Document excerpt START

As a result, \(\textbf{w}_k\) can be interpreted as a prototype for class k, and these prototypes are learned during the training process.

The overall architecture of KGTN-ens is presented in Fig. 1 and it consists of three main parts: Feature Extractor, KGTMs, and Prediction with ensembling. Feature Extractor is a convolutional neural network that extracts features from the input image, such as ResNet [15]. KGTMs refer to the list of knowledge graph transfer modules (each one handles a different knowledge graph) that are used to generate prototypes. Finally, prediction with ensembling a module that scores extracted features against obtained prototypes in order to make the final classification.

Document excerpt END
The data START

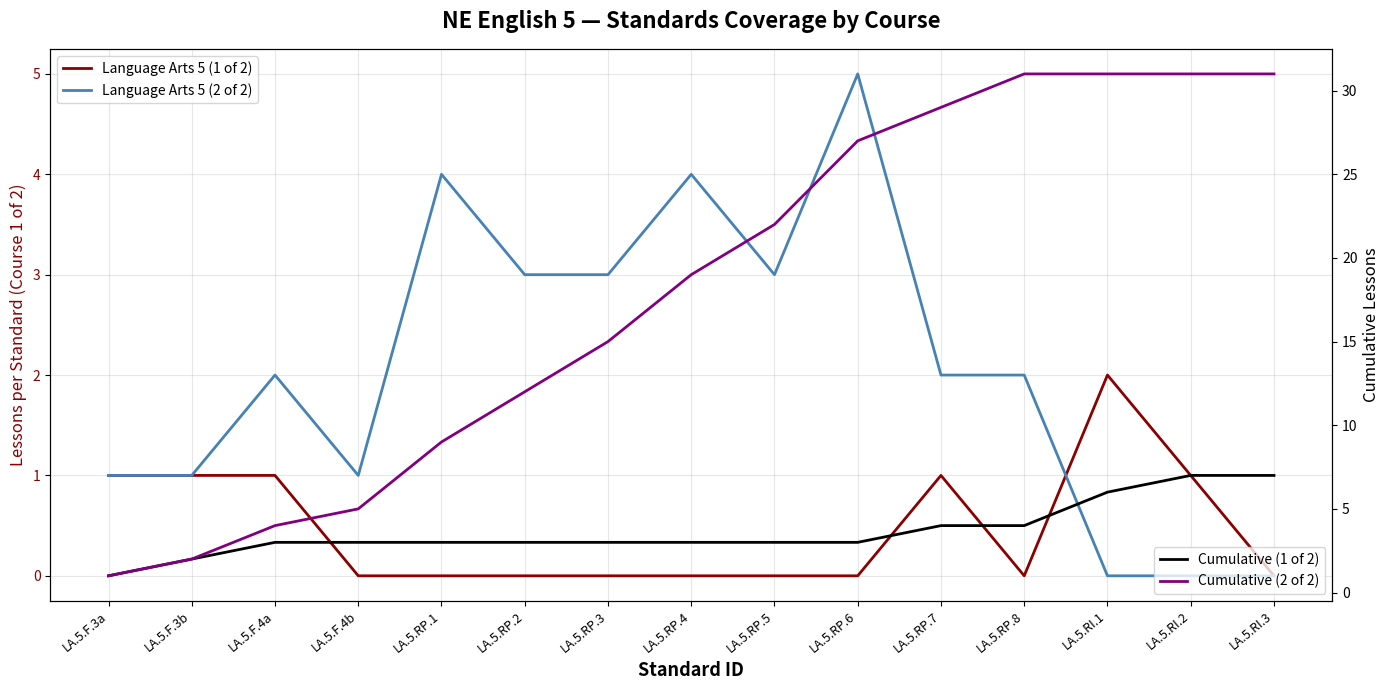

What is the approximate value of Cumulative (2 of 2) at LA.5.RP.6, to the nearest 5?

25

The data END

● To-do item: Please reproduce the part of the KGTN-ens architecture excerpt starting at "The overall architecture" and ending at "the final classification.".

● Exercise solution:
The overall architecture of KGTN-ens is presented in Fig. 1 and it consists of three main parts: Feature Extractor, KGTMs, and Prediction with ensembling. Feature Extractor is a convolutional neural network that extracts features from the input image, such as ResNet [15]. KGTMs refer to the list of knowledge graph transfer modules (each one handles a different knowledge graph) that are used to generate prototypes. Finally, prediction with ensembling a module that scores extracted features against obtained prototypes in order to make the final classification.